The length of abdominal deep breathing is controlled by the individual, and it can also be combined with chest breathing, which is an alternate movement of the respiratory system. If you can persist in doing abdominal deep breathing every day for many years, you will receive the miraculous effect of "inadvertently inserting willow into the shade", strengthen your body and prolong your life.

-04- Remarks

First, take a deep breath and breathe slowly for a long time.

Second, inhale through the nose and exhale through the mouth.

Third, inhale and exhale for about 15 seconds. That is, breathe deeply (abdomen) and hold your breath for 3-5 seconds 1 second, then exhale slowly (abdomen) and hold your breath for 3-5 seconds 1 second.

4. 5- 15 minutes each time. Do it for 30 minutes.

Fifth, people with good health can hold their breath for a long time and try to slow down and deepen their breathing rhythm. People in poor health don't have to hold their breath, but they should take in enough gas. Practice 1-2 times a day, sit, cross, walk and run until it is slightly hot and sweaty.
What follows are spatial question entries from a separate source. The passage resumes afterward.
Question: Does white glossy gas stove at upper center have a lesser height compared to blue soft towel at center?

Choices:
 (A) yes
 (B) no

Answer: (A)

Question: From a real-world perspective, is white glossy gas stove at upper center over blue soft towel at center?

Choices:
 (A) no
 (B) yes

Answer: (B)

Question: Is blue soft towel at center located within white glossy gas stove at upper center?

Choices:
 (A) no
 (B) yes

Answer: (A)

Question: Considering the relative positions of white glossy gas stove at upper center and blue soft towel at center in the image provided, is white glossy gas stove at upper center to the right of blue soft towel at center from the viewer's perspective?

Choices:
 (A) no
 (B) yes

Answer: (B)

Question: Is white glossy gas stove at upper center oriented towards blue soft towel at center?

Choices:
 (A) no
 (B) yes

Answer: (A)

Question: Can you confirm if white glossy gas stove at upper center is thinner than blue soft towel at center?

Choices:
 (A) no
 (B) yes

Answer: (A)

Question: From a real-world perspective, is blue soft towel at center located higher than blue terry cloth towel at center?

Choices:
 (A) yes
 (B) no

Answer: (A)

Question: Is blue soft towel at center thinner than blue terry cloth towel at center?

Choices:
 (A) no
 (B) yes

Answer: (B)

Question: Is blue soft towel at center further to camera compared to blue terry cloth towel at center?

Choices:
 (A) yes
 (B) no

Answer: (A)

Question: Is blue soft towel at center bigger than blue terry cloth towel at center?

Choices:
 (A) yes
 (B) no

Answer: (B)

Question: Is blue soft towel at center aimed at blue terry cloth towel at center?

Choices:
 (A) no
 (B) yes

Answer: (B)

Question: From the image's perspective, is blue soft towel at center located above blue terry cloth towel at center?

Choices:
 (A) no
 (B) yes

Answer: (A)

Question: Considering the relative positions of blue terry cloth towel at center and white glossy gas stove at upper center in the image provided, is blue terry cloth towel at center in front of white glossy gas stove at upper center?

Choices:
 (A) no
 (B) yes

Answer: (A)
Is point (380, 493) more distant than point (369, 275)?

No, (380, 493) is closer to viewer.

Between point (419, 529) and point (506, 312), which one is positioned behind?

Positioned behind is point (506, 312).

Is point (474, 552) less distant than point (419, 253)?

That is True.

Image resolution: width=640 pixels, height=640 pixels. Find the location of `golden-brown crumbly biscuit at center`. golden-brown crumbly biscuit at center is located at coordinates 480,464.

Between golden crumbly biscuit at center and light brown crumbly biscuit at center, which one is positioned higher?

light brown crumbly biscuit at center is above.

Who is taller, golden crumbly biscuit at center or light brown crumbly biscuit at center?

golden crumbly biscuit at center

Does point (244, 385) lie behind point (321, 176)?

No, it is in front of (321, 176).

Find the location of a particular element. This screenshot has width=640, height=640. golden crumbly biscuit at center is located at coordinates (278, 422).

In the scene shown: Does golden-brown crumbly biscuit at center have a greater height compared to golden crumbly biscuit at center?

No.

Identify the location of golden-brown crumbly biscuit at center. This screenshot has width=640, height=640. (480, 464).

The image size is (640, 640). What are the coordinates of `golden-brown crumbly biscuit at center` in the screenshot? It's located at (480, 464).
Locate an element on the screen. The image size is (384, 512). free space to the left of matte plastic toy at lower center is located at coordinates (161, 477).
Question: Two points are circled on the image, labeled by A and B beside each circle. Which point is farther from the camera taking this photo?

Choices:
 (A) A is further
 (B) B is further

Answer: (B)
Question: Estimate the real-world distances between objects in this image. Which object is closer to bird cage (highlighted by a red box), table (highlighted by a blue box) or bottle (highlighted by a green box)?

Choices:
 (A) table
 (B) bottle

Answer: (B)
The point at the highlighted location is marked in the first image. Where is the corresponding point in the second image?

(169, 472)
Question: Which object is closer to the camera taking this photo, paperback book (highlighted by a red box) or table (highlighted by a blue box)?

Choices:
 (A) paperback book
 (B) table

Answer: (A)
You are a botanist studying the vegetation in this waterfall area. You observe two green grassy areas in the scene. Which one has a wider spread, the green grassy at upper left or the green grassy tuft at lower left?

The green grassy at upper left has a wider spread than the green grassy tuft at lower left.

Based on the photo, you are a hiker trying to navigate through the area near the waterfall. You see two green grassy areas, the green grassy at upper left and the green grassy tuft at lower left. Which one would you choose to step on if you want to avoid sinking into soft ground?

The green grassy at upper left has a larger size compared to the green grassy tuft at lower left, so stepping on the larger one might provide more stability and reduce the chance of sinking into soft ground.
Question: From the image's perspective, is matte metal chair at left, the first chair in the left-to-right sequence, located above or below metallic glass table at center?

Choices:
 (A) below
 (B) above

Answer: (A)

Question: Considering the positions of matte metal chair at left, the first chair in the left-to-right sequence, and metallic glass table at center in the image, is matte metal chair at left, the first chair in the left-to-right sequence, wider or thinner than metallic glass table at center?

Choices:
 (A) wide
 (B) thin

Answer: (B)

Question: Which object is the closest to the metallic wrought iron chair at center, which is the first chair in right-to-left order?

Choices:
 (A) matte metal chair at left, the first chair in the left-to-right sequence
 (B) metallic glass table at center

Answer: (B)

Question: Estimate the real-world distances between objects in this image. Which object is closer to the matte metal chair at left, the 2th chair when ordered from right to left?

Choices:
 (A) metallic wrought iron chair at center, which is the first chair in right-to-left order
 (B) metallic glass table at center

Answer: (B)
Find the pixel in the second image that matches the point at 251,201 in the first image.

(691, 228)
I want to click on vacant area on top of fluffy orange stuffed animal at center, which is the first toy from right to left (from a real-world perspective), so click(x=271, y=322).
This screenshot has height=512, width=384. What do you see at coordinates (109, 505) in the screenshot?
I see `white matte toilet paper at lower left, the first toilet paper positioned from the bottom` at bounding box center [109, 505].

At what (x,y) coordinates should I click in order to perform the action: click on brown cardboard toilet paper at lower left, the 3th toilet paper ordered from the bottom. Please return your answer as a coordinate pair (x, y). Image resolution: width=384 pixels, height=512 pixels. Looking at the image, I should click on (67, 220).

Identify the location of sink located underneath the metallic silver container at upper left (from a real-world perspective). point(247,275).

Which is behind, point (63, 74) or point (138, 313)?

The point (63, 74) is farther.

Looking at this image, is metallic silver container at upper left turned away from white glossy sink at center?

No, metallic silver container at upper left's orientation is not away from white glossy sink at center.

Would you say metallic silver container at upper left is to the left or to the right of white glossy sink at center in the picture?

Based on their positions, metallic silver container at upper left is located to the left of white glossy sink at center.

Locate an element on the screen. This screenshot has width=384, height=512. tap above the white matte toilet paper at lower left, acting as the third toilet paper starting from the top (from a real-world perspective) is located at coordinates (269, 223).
Try to inflate and deflate the abdomen 50- 100 times. If oral liquid overflows when breathing, you can swallow it slowly.

-05- Benefits of Abdominal Breathing

Generally, mammals use abdominal breathing. Its advantages are that it can give full play to the function of heart and lung cells, increase vital capacity, enhance heart function and increase the power of digestive system, thus enhancing and activating its function, which is conducive to eliminating the accumulation of toxins and the release of internal stress in the intestine.

Why is abdominal breathing so relevant to life? Because all organs except the heart, brain and lungs are hidden in the abdominal cavity. Including the digestive system, hematopoietic system, reproductive system, urinary system, endocrine system and lymphatic system, and there are a lot of blood vessels and nerves, so the abdominal cavity is very important. Therefore, it is very important to strengthen abdominal breathing and promote abdominal movement.

The advantage of abdominal breathing is that through the change of abdominal pressure, the volume of chest cavity is increased, the negative pressure of chest cavity is increased, the pressure of superior and inferior vena cava is reduced, and the blood return is accelerated. Due to the regular increase or decrease of abdominal pressure, the activities of abdominal internal organs are strengthened, thus improving the blood circulation of the digestive tract, promoting the digestion and absorption function of the digestive tract, promoting intestinal peristalsis, preventing constipation, accelerating the discharge of toxins, reducing autotoxicity and achieving the purpose of delaying aging. In addition, it is also effective for the prevention of colon cancer and hemorrhoids.

In addition, abdominal breathing also includes pelvic exercise, that is, while breathing hard in the abdomen, it is combined with anal contraction and relaxation and abdominal contraction and lifting, with the aim of promoting pelvic blood flow, because the organs in the pelvic cavity are related to endocrine system and genitourinary system, which can not be ignored.

Abdominal breathing can be done by running, walking, sitting and lying after class. This work is convenient and easy to do. If we persist in it every day, it is of great significance to eliminate abdominal fat, eliminate abdominal waste, improve abdominal blood circulation and promote the life activities of abdominal and pelvic organs.